As reported in the Dispatch, Bobcat receiver LaVon Brazill laughs when he recalls Jackson's expression in the huddle.

"You should have seen yourself, the look in your eyes," Brazill said to Jackson. "Oh, yeah, he was scared."


Sean T.

Thu, Sep 16, 2010 : 11:19 p.m.

I definitely understand you UMASS FAN. I"ve been trying toget more information on your team because the roster looks very comparable to some Big Ten Schools. (As far as size.) If we lose, I'll certainly remember your post. See you Saturday! Go Blue


Thu, Sep 16, 2010 : 7:37 p.m.

I voted for Western Kentucky over themselves by 12.

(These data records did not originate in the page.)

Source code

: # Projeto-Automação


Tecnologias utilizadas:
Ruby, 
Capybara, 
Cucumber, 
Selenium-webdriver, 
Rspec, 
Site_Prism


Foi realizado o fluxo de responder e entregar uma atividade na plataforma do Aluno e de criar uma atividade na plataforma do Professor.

Thu, Sep 16, 2010 : 7:15 p.m.

haha tater, hacksaw jim duggan and that damn 2x4!

Umass fan

Thu, Sep 16, 2010 : 6:47 p.m.

Glad you enjoy Vatour; he's first rate and a good guy to say hello to in the press box. If anything, Mich fans will get a real treat from the UMass band. They rival any in the country and that's the truth....As for the game, I'm fairly certain Michigan will come away with the win, but I still can't for the life of me figure out why Mich would even schedule UMass. It's one thing to schedule a low level FCS school like Delaware State, but it's utterly stupid to schedule top 20 FCS opponents. These teams are given absolutely no respect (thereby rendering a win completely meaningless) and are actually pretty good. Ole Miss, V-Tech, Kansas, Minnesota, the list goes on. UMass played poorly in its loss to Kansas State last year. They had a brand new QB and still only lost 21-17 in a game they easily could have won. I'm not sure how Michigan looks at UMass and says, "oh, that's a good team to play," especially after Appalachian. And the reality is, if UMass wins, it's not going to be the greatest upset of all time, but the media will pitch it that way no matter what. Top to bottom, I honestly think the CAA (James Madison, UMass, Delaware, Richmond, Villanova, UNH, etc) plays better football than say, the MAC. It just isn't worth it for top programs to schedule these quality opponents because no one believes they're quality and thus wins are diluted and losses are catastrophic.


Thu, Sep 16, 2010 : 6:12 p.m.

Since my vote for Western Kentucky to upset Western Kentucky was invalidated by your mistake, I think it would only be far that I be able to cast a new vote in your poll, if not, I can not see how your poll is valid.